Where the line containing "X0042747Y0042695D03*" appears below, start there and repeat each line exactly to the end. Leave the pictures out.

• [Image and design file data]
::::::::::

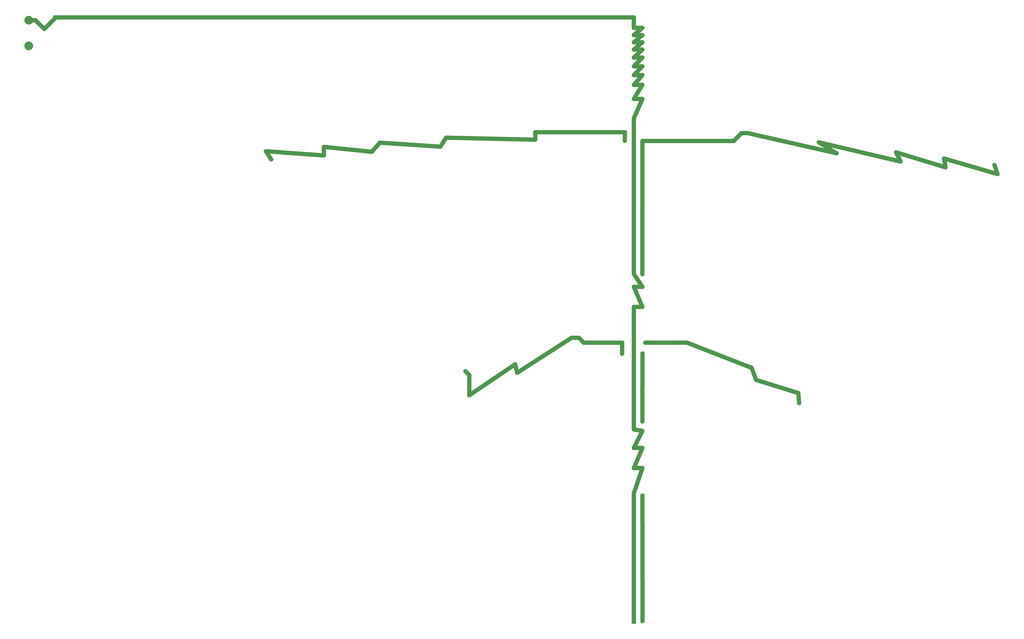
<source format=gbr>
%TF.GenerationSoftware,KiCad,Pcbnew,7.0.1-3b83917a11~172~ubuntu22.04.1*%
%TF.CreationDate,2023-07-04T11:09:48-04:00*%
%TF.ProjectId,coil_template_bott,636f696c-5f74-4656-9d70-6c6174655f62,rev?*%
%TF.SameCoordinates,Original*%
%TF.FileFunction,Copper,L2,Bot*%
%TF.FilePolarity,Positive*%
%FSLAX46Y46*%
G04 Gerber Fmt 4.6, Leading zero omitted, Abs format (unit mm)*
G04 Created by KiCad (PCBNEW 7.0.1-3b83917a11~172~ubuntu22.04.1) date 2023-07-04 11:09:48*
%MOMM*%
%LPD*%
G01*
G04 APERTURE LIST*
%TA.AperFunction,ComponentPad*%
%ADD10C,10.160000*%
%TD*%
%TA.AperFunction,SMDPad,CuDef*%
%ADD11R,5.000000X5.000000*%
%TD*%
%TA.AperFunction,ViaPad*%
%ADD12C,4.000000*%
%TD*%
%TA.AperFunction,Conductor*%
%ADD13C,5.000000*%
%TD*%
G04 APERTURE END LIST*
D10*
%TO.P,J1,1,Pin_1*%
%TO.N,Net-(J1-Pin_1)*%
X45240000Y-75240000D03*
%TO.P,J1,2,Pin_2*%
X45240000Y-45270000D03*
%TD*%
D11*
%TO.P,N1,1,Pin_1*%
%TO.N,Net-(J1-Pin_1)*%
X750000000Y-746500000D03*
%TD*%
D12*
%TO.N,Net-(J1-Pin_1)*%
X942342953Y-491861567D03*
X759886259Y-341491385D03*
X554111524Y-454682384D03*
X760199239Y-599495081D03*
X327468770Y-207010986D03*
X1170163405Y-214540534D03*
X736065311Y-434121752D03*
X762632545Y-421183262D03*
X760047535Y-433831937D03*
X759761162Y-513176112D03*
X760134320Y-745806243D03*
X739366785Y-185819130D03*
%TD*%
D13*
%TO.N,Net-(J1-Pin_1)*%
X750000000Y-137090000D02*
X760000000Y-120530000D01*
X750000000Y-735065934D02*
X750000000Y-746500000D01*
X1170163405Y-214540534D02*
X1173610000Y-224700000D01*
X892280000Y-464635800D02*
X941610000Y-479940000D01*
X887270000Y-450562800D02*
X892280000Y-464640000D01*
X760000000Y-62620000D02*
X750000000Y-62620000D01*
X750000000Y-71050000D02*
X760000000Y-62620000D01*
X531280000Y-182221100D02*
X633210000Y-184590000D01*
X558390000Y-482520000D02*
X558390000Y-459098120D01*
X760047535Y-433831937D02*
X760000000Y-434049298D01*
X882490000Y-176890000D02*
X875440000Y-176890000D01*
X1060660000Y-210059500D02*
X965390000Y-187630000D01*
X750000000Y-567330000D02*
X760000000Y-543960000D01*
X759886259Y-341491385D02*
X760000000Y-341500000D01*
X444810000Y-198746000D02*
X454180000Y-188010000D01*
X760000000Y-120530600D02*
X750000000Y-120690000D01*
X750000000Y-341185000D02*
X760000000Y-356100000D01*
X635182357Y-184524619D02*
X635182357Y-175890000D01*
X750000000Y-79480000D02*
X760000000Y-71050000D01*
X811980000Y-421234500D02*
X887270000Y-450560000D01*
X760134320Y-745806243D02*
X760000000Y-745876261D01*
X760000000Y-543960600D02*
X750000000Y-543960000D01*
X750000000Y-99055000D02*
X760000000Y-88790000D01*
X750000000Y-62620000D02*
X760000000Y-54190000D01*
X677430000Y-415501600D02*
X614100000Y-456330000D01*
X760000000Y-186060000D02*
X759886259Y-341491385D01*
X635182357Y-175890000D02*
X739599367Y-175890000D01*
X53020590Y-45270000D02*
X63295168Y-55544578D01*
X760124035Y-734600732D02*
X760134320Y-745806243D01*
X811980000Y-421234500D02*
X763304123Y-421234500D01*
X760000000Y-79480000D02*
X750000000Y-79480000D01*
X750000000Y-88790000D02*
X760000000Y-79480000D01*
X691586570Y-421234500D02*
X736370199Y-421234500D01*
X321380000Y-197991300D02*
X389010000Y-202940000D01*
X965390000Y-187629600D02*
X986130000Y-200400000D01*
X558390000Y-459098120D02*
X553763745Y-454471865D01*
X760117846Y-727858037D02*
X760124035Y-734600732D01*
X760000000Y-524094000D02*
X750000000Y-522400000D01*
X75762558Y-42016488D02*
X750000000Y-42016488D01*
X45240000Y-45270000D02*
X53020590Y-45270000D01*
X760000000Y-99059700D02*
X750000000Y-99060000D01*
X760000000Y-109257600D02*
X750000000Y-109320000D01*
X750000000Y-728290729D02*
X750000000Y-735065934D01*
X611700000Y-446403500D02*
X558390000Y-482520000D01*
X866270000Y-186060000D02*
X760000000Y-186060000D01*
X750000000Y-597014900D02*
X750000000Y-728290729D01*
X635116976Y-184590000D02*
X635182357Y-184524619D01*
X327590000Y-207552700D02*
X321380000Y-197990000D01*
X750000000Y-356100000D02*
X760000000Y-379510000D01*
X524750000Y-192739700D02*
X531280000Y-182220000D01*
X750000000Y-543965000D02*
X760000000Y-524090000D01*
X633210000Y-184590000D02*
X635116976Y-184590000D01*
X1170030000Y-214147900D02*
X1170163405Y-214540534D01*
X750000000Y-120690000D02*
X760000000Y-109260000D01*
X388980000Y-192912400D02*
X444810000Y-198750000D01*
X75762558Y-43077188D02*
X75762558Y-42016488D01*
X875440000Y-176890000D02*
X866270000Y-186060000D01*
X614100000Y-456326100D02*
X611700000Y-446400000D01*
X760000000Y-71050000D02*
X750000000Y-71050000D01*
X63295168Y-55544578D02*
X75762558Y-43077188D01*
X750000000Y-159720000D02*
X750000000Y-341185000D01*
X739599367Y-175890000D02*
X739366785Y-185819130D01*
X986130000Y-200401500D02*
X882490000Y-176890000D01*
X1113040000Y-216845900D02*
X1055450000Y-199300000D01*
X760000000Y-513111309D02*
X760047535Y-433831937D01*
X454180000Y-188013500D02*
X524750000Y-192740000D01*
X760000000Y-54190000D02*
X750000000Y-54190000D01*
X750000000Y-109320000D02*
X760000000Y-99060000D01*
X750000000Y-379640000D02*
X750000000Y-522400000D01*
X750000000Y-597014900D02*
X760000000Y-567320000D01*
X760000000Y-88790000D02*
X750000000Y-88790000D01*
X750000000Y-159720000D02*
X760000000Y-137090000D01*
X750000000Y-54190000D02*
X750000000Y-42016488D01*
X1173610000Y-224695900D02*
X1111360000Y-206540000D01*
X686055357Y-415501600D02*
X691586570Y-421032813D01*
X760000000Y-379506600D02*
X750000000Y-379640000D01*
X760000000Y-599466248D02*
X760117846Y-727858037D01*
X1055450000Y-199299800D02*
X1060660000Y-210060000D01*
X389010000Y-202937800D02*
X388980000Y-192910000D01*
X760000000Y-137090000D02*
X750000000Y-137090000D01*
X760000000Y-567322800D02*
X750000000Y-567330000D01*
X1111360000Y-206544900D02*
X1113040000Y-216850000D01*
X736370199Y-421234500D02*
X736370199Y-434049298D01*
X941610000Y-479936400D02*
X942480000Y-491770000D01*
X760000000Y-356100000D02*
X750000000Y-356100000D01*
X677430000Y-415501600D02*
X686055357Y-415501600D01*
%TD*%
M02*

</source>
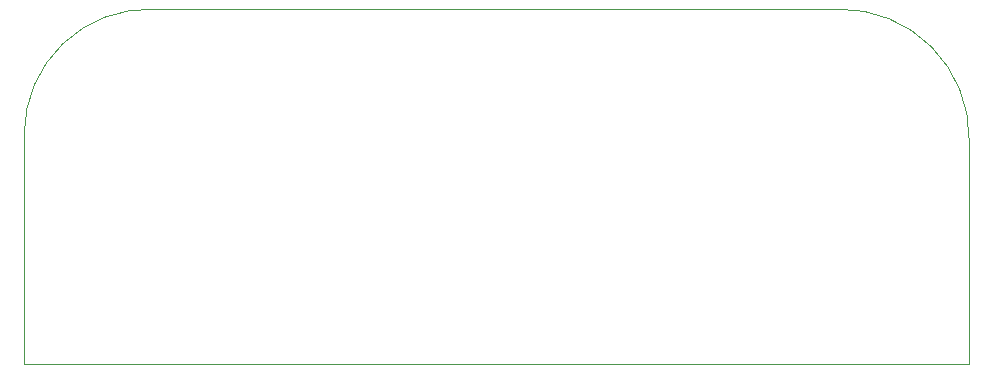
<source format=gbr>
%TF.GenerationSoftware,KiCad,Pcbnew,8.0.1*%
%TF.CreationDate,2024-03-24T13:46:44+02:00*%
%TF.ProjectId,EEE3088F Sensing Subsystem Project,45454533-3038-4384-9620-53656e73696e,rev?*%
%TF.SameCoordinates,Original*%
%TF.FileFunction,Profile,NP*%
%FSLAX46Y46*%
G04 Gerber Fmt 4.6, Leading zero omitted, Abs format (unit mm)*
G04 Created by KiCad (PCBNEW 8.0.1) date 2024-03-24 13:46:44*
%MOMM*%
%LPD*%
G01*
G04 APERTURE LIST*
%TA.AperFunction,Profile*%
%ADD10C,0.100000*%
%TD*%
G04 APERTURE END LIST*
D10*
X58000000Y-113000000D02*
X116000000Y-113000000D01*
X47000000Y-143000000D02*
X47000000Y-123500000D01*
X127000000Y-143000000D02*
X47000000Y-143000000D01*
X127000000Y-124000000D02*
X127000000Y-143000000D01*
X116000000Y-113000000D02*
G75*
G02*
X126999999Y-124000000I117495J-10882504D01*
G01*
X47000000Y-123500000D02*
G75*
G02*
X58000000Y-112999999I10572354J-63894D01*
G01*
M02*

</source>
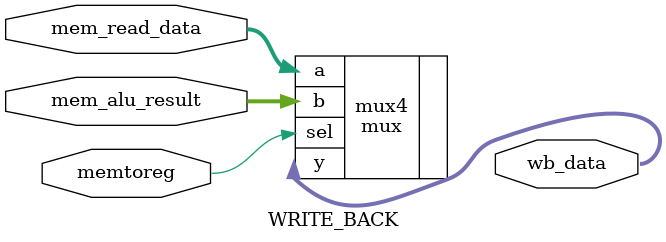
<source format=v>
`timescale 1ns / 1ps

module WRITE_BACK(
    input wire [31:0] mem_read_data,
    input wire [31:0] mem_alu_result,
    input wire        memtoreg,
    output wire [31:0] wb_data
  );
  
  mux mux4(
     .y( wb_data ),
     .a( mem_read_data ),
     .b( mem_alu_result ),
     .sel( memtoreg )
  );
    
endmodule
</source>
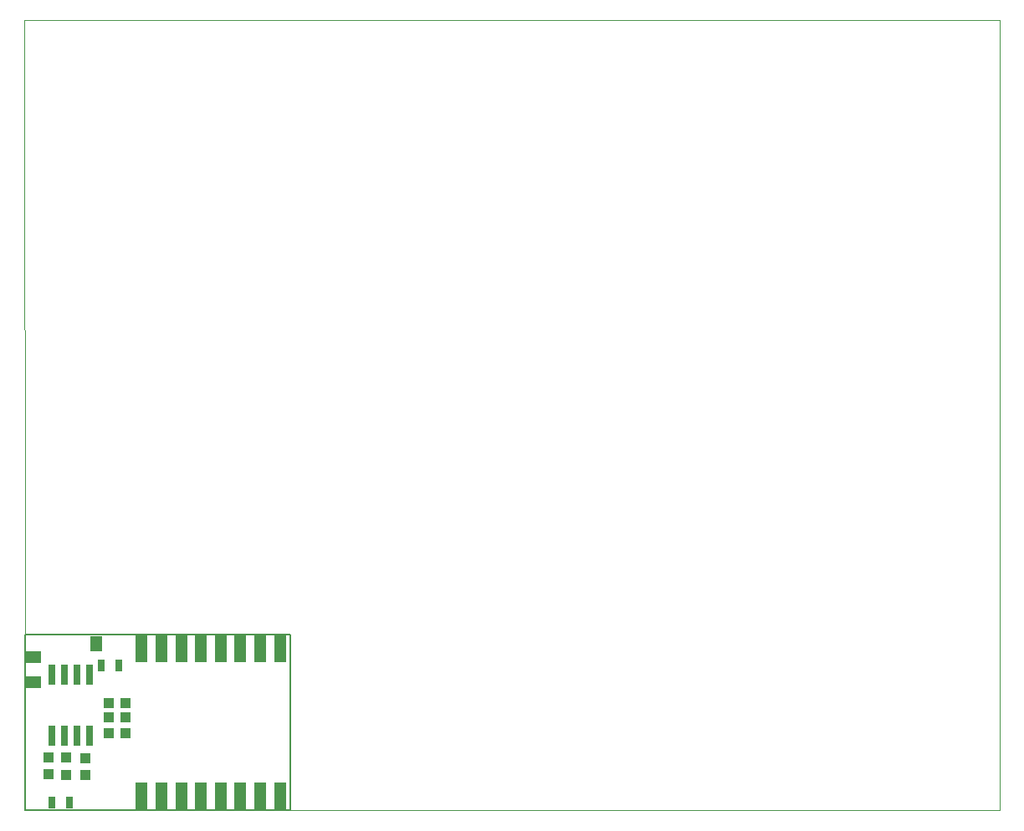
<source format=gbp>
G75*
%MOIN*%
%OFA0B0*%
%FSLAX25Y25*%
%IPPOS*%
%LPD*%
%AMOC8*
5,1,8,0,0,1.08239X$1,22.5*
%
%ADD10C,0.00000*%
%ADD11C,0.00700*%
%ADD12R,0.03150X0.04724*%
%ADD13R,0.06000X0.05000*%
%ADD14R,0.04331X0.03937*%
%ADD15R,0.05000X0.06000*%
%ADD16R,0.02600X0.08000*%
%ADD17R,0.03937X0.04331*%
%ADD18R,0.04724X0.11811*%
D10*
X0002934Y0075619D02*
X0002502Y0320712D01*
X0391203Y0320712D01*
X0391203Y0005751D01*
X0108515Y0005584D01*
D11*
X0002867Y0005651D02*
X0002934Y0075619D01*
X0108462Y0075672D01*
X0108515Y0005584D01*
X0002867Y0005651D01*
D12*
X0013354Y0008500D03*
X0020441Y0008500D03*
X0033141Y0063344D03*
X0040227Y0063344D03*
D13*
X0006084Y0066554D03*
X0006214Y0056661D03*
D14*
X0036070Y0048165D03*
X0036054Y0042695D03*
X0042747Y0042695D03*
X0042763Y0048165D03*
X0042661Y0036333D03*
X0035968Y0036333D03*
D15*
X0031026Y0072037D03*
D16*
X0028531Y0059583D03*
X0023531Y0059583D03*
X0018531Y0059583D03*
X0013531Y0059583D03*
X0013531Y0035383D03*
X0018531Y0035383D03*
X0023531Y0035383D03*
X0028531Y0035383D03*
D17*
X0026905Y0026406D03*
X0026905Y0019713D03*
X0019258Y0019785D03*
X0012275Y0019810D03*
X0012275Y0026503D03*
X0019258Y0026478D03*
D18*
X0049210Y0011104D03*
X0057084Y0011104D03*
X0064958Y0011104D03*
X0072832Y0011104D03*
X0080706Y0011104D03*
X0088580Y0011104D03*
X0096454Y0011104D03*
X0104328Y0011104D03*
X0104328Y0070160D03*
X0096454Y0070160D03*
X0088580Y0070160D03*
X0080706Y0070160D03*
X0072832Y0070160D03*
X0064958Y0070160D03*
X0057084Y0070160D03*
X0049210Y0070160D03*
M02*

</source>
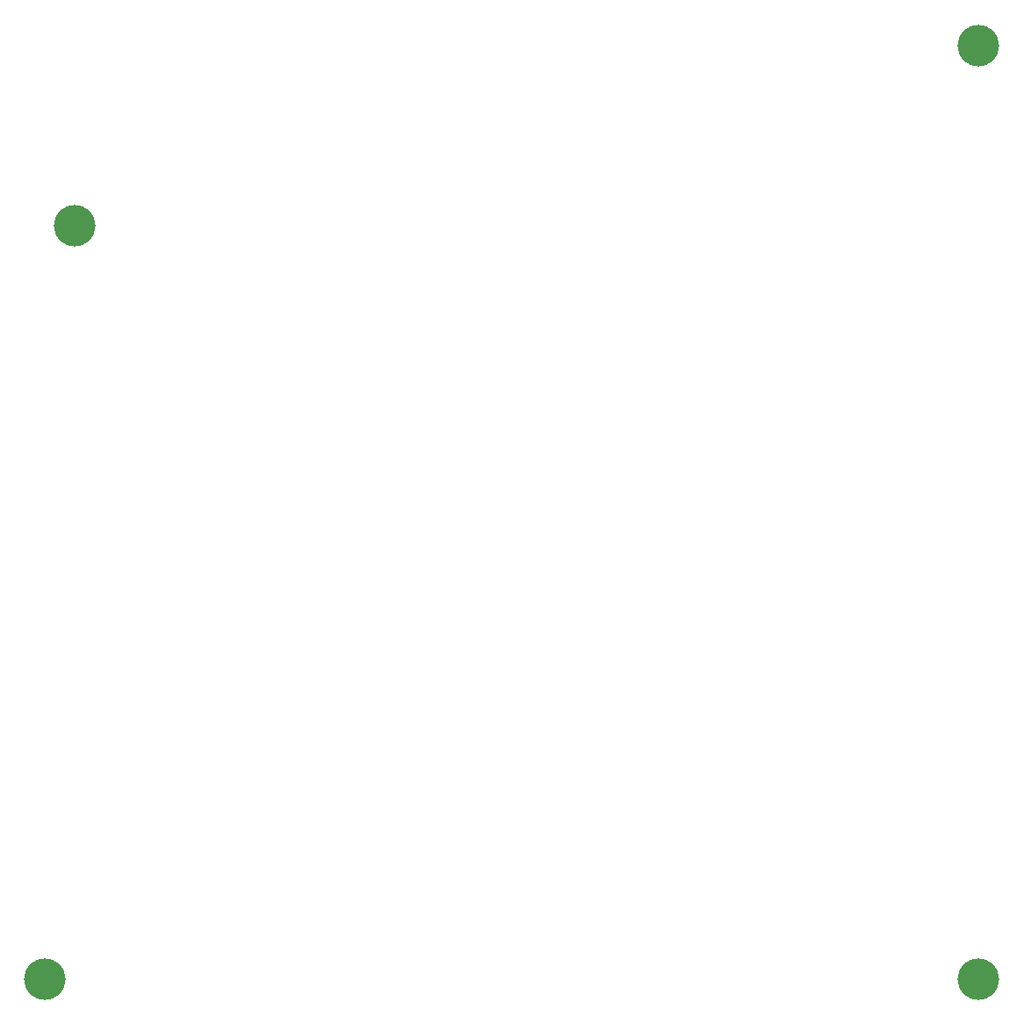
<source format=gbr>
G04 #@! TF.GenerationSoftware,KiCad,Pcbnew,(5.1.5)-2*
G04 #@! TF.CreationDate,2019-12-12T13:33:21-05:00*
G04 #@! TF.ProjectId,face,66616365-2e6b-4696-9361-645f70636258,rev?*
G04 #@! TF.SameCoordinates,Original*
G04 #@! TF.FileFunction,Copper,L2,Bot*
G04 #@! TF.FilePolarity,Positive*
%FSLAX46Y46*%
G04 Gerber Fmt 4.6, Leading zero omitted, Abs format (unit mm)*
G04 Created by KiCad (PCBNEW (5.1.5)-2) date 2019-12-12 13:33:21*
%MOMM*%
%LPD*%
G04 APERTURE LIST*
%ADD10C,4.000000*%
G04 APERTURE END LIST*
D10*
X7814000Y-22414000D03*
X95000000Y-5000000D03*
X95000000Y-95000000D03*
X5000000Y-95000000D03*
M02*

</source>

::::::::::

• [Solved problem]
X0042747Y0042695D03*
X0042763Y0048165D03*
X0042661Y0036333D03*
X0035968Y0036333D03*
D15*
X0031026Y0072037D03*
D16*
X0028531Y0059583D03*
X0023531Y0059583D03*
X0018531Y0059583D03*
X0013531Y0059583D03*
X0013531Y0035383D03*
X0018531Y0035383D03*
X0023531Y0035383D03*
X0028531Y0035383D03*
D17*
X0026905Y0026406D03*
X0026905Y0019713D03*
X0019258Y0019785D03*
X0012275Y0019810D03*
X0012275Y0026503D03*
X0019258Y0026478D03*
D18*
X0049210Y0011104D03*
X0057084Y0011104D03*
X0064958Y0011104D03*
X0072832Y0011104D03*
X0080706Y0011104D03*
X0088580Y0011104D03*
X0096454Y0011104D03*
X0104328Y0011104D03*
X0104328Y0070160D03*
X0096454Y0070160D03*
X0088580Y0070160D03*
X0080706Y0070160D03*
X0072832Y0070160D03*
X0064958Y0070160D03*
X0057084Y0070160D03*
X0049210Y0070160D03*
M02*

</source>
<source format=gbr>
G04 #@! TF.GenerationSoftware,KiCad,Pcbnew,(5.1.5)-2*
G04 #@! TF.CreationDate,2019-12-12T13:33:21-05:00*
G04 #@! TF.ProjectId,face,66616365-2e6b-4696-9361-645f70636258,rev?*
G04 #@! TF.SameCoordinates,Original*
G04 #@! TF.FileFunction,Copper,L2,Bot*
G04 #@! TF.FilePolarity,Positive*
%FSLAX46Y46*%
G04 Gerber Fmt 4.6, Leading zero omitted, Abs format (unit mm)*
G04 Created by KiCad (PCBNEW (5.1.5)-2) date 2019-12-12 13:33:21*
%MOMM*%
%LPD*%
G04 APERTURE LIST*
%ADD10C,4.000000*%
G04 APERTURE END LIST*
D10*
X7814000Y-22414000D03*
X95000000Y-5000000D03*
X95000000Y-95000000D03*
X5000000Y-95000000D03*
M02*

</source>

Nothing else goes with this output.